While Hadoop has been garnering plenty of attention for its potential around the enterprise, one of its chief weaknesses has been that it was originally designed as a single application system – namely the batch-oriented MapReduce. As a system that was developed and grown specifically for web-scale data by the likes of Yahoo! and Facebook, this made sense at one point in time, however new trends and enterprise demands are emerging that are changing the paradigm.
One of these fundamental trends that is changing the picture is enterprises viewing “big data” as “all their data,” – not just specific, narrow aspects of it. Firms are looking ways to break down the data silos in their organizations and bring the data together in one central place where it can be accessed. Centrally Storing large amounts of data, of course, is something that Hadoop is strong at, however, once it’s there, bottlenecks can crop up where business analysts may be in competition against each other for cluster resources.

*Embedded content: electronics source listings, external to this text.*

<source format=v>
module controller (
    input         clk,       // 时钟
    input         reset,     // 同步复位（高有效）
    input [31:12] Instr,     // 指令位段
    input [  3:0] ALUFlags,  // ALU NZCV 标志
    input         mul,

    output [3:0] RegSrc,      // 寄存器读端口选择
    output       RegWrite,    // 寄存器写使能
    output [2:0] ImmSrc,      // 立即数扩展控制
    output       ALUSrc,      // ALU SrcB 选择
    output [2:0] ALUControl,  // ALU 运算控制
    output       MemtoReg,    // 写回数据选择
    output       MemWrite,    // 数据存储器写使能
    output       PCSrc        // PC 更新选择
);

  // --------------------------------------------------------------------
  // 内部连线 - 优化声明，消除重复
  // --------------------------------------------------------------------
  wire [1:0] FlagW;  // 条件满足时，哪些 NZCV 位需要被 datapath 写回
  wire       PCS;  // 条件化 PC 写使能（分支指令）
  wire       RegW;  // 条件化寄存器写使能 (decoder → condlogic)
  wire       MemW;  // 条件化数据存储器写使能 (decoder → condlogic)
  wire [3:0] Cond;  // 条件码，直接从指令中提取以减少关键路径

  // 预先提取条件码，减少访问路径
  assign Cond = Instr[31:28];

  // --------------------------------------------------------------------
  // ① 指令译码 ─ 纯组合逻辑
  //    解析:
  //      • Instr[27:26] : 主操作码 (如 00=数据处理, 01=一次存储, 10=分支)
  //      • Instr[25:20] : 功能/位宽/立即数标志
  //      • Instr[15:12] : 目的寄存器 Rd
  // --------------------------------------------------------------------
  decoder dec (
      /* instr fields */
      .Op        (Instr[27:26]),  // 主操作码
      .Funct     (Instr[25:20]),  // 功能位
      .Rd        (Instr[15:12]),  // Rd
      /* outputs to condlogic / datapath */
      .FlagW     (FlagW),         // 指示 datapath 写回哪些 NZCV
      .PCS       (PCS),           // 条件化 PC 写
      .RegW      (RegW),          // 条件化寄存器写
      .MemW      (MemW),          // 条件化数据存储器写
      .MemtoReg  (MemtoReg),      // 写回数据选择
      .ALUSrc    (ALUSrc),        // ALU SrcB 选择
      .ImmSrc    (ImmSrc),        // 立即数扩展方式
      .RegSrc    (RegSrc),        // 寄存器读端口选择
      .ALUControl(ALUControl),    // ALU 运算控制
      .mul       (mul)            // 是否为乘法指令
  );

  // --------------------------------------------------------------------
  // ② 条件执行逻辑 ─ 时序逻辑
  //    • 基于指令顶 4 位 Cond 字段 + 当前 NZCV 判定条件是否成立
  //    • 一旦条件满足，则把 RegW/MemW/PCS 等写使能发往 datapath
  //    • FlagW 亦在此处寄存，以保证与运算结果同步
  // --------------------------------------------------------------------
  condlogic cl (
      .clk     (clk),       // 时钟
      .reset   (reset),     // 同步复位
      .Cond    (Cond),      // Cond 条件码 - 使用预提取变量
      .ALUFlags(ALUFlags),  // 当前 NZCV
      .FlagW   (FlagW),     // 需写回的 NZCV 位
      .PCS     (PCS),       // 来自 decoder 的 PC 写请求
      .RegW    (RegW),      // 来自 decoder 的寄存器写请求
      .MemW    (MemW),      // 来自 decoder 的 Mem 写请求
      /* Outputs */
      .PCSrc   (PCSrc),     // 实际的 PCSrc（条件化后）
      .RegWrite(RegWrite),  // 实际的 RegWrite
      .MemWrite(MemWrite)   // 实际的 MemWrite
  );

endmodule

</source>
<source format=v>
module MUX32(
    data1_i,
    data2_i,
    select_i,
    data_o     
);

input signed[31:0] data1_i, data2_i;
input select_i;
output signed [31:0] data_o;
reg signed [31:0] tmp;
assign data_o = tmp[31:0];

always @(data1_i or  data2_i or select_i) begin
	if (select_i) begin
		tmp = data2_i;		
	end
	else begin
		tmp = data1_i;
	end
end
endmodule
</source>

Tools and other capabilities have been designed and implemented to address these potential limitations of Hadoop, including vendor tools such as Platfora, as well as well-known projects such as Hive, Pig, and HBase. However, says Murthy, the YARN project is about opening up the entire framework for use cases that were previously not possible.
“When we set out to build Hadoop 2.0, we wanted to fundamentally re-architect Hadoop to be able to run multiple applications against relevant data sets,” writes Murthy. “And do so in a way where multiple types of applications can operate efficiently and predictable within the same cluster – this is really the reason behind Apache YARN, which is foundational to Hadoop 2.0. By managing the resource requests across a cluster, YARN turns Hadoop from a single application system to a multi-application operating system.”

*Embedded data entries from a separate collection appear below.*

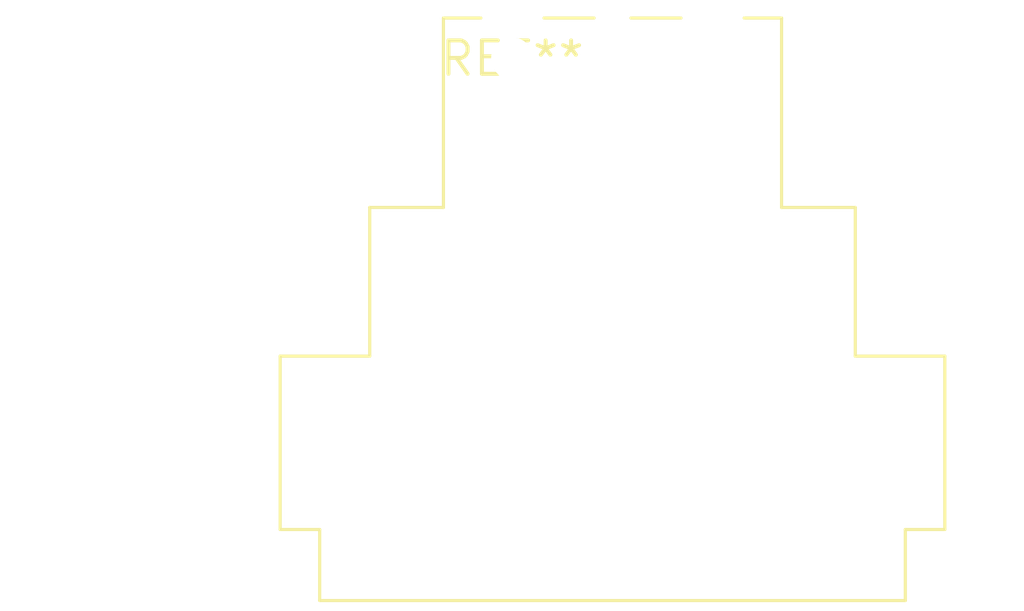
<source format=kicad_pcb>
(kicad_pcb (version 20240108) (generator pcbnew)

  (general
    (thickness 1.6)
  )

  (paper "A4")
  (layers
    (0 "F.Cu" signal)
    (31 "B.Cu" signal)
    (32 "B.Adhes" user "B.Adhesive")
    (33 "F.Adhes" user "F.Adhesive")
    (34 "B.Paste" user)
    (35 "F.Paste" user)
    (36 "B.SilkS" user "B.Silkscreen")
    (37 "F.SilkS" user "F.Silkscreen")
    (38 "B.Mask" user)
    (39 "F.Mask" user)
    (40 "Dwgs.User" user "User.Drawings")
    (41 "Cmts.User" user "User.Comments")
    (42 "Eco1.User" user "User.Eco1")
    (43 "Eco2.User" user "User.Eco2")
    (44 "Edge.Cuts" user)
    (45 "Margin" user)
    (46 "B.CrtYd" user "B.Courtyard")
    (47 "F.CrtYd" user "F.Courtyard")
    (48 "B.Fab" user)
    (49 "F.Fab" user)
    (50 "User.1" user)
    (51 "User.2" user)
    (52 "User.3" user)
    (53 "User.4" user)
    (54 "User.5" user)
    (55 "User.6" user)
    (56 "User.7" user)
    (57 "User.8" user)
    (58 "User.9" user)
  )

  (setup
    (pad_to_mask_clearance 0)
    (pcbplotparams
      (layerselection 0x00010fc_ffffffff)
      (plot_on_all_layers_selection 0x0000000_00000000)
      (disableapertmacros false)
      (usegerberextensions false)
      (usegerberattributes false)
      (usegerberadvancedattributes false)
      (creategerberjobfile false)
      (dashed_line_dash_ratio 12.000000)
      (dashed_line_gap_ratio 3.000000)
      (svgprecision 4)
      (plotframeref false)
      (viasonmask false)
      (mode 1)
      (useauxorigin false)
      (hpglpennumber 1)
      (hpglpenspeed 20)
      (hpglpendiameter 15.000000)
      (dxfpolygonmode false)
      (dxfimperialunits false)
      (dxfusepcbnewfont false)
      (psnegative false)
      (psa4output false)
      (plotreference false)
      (plotvalue false)
      (plotinvisibletext false)
      (sketchpadsonfab false)
      (subtractmaskfromsilk false)
      (outputformat 1)
      (mirror false)
      (drillshape 1)
      (scaleselection 1)
      (outputdirectory "")
    )
  )

  (net 0 "")

  (footprint "Jack_XLR_Neutrik_NC3MBH-1_Horizontal" (layer "F.Cu") (at 0 0))

)

</source>
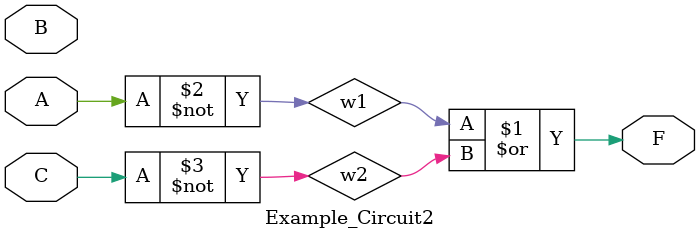
<source format=v>
module Example_Circuit2 (A,B,C,F);
input A,B,C;
wire w1,w2;
output F;

not G1 (w1,A);
not G2 (w2,C);
or G3 (F,w1,w2);

endmodule

</source>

Earlier this year, Hortonworks CTO Eric Baldeschwieler echoed this sentiment telling an audience that extensibility is a chief focus of the Hadoop 2.0 initiative, referencing YARN as a key foundation of the reworked framework.
According to Cloudera, YARN, which they say is an acronym for “Yet Another Resource Negotiator,” is a framework that facilitates the writing of arbitrary distribute processing frameworks and applications.
“Yarn provides the daemons and APIs necessary to develop generic distributed applications of any kind, handles and schedules resource requests (such as memory and CPU from such applications, and supervises their execution,” says Harsh Chouraria with Cloudera, who says that this means YARN can run applications that do not follow the MapReduce model.
This opens up Hadoop to a whole new paradigm of usage. Where before it could be considered a central storage place where you could run batch analytics, YARN essentially opens the framework up to being a big data operating system of sorts, where multiple applications can be running simultaneously. This means everything from machine learning, to real-time event processing, data modeling and more.
So while Hadoop has been virtually synonymous with MapReduce, it’s about to see what promises to be a fundamentally game-changing shift. These new capabilities are due for release this summer, says Murthy, as part of the Hadoop 2.0 roll-out.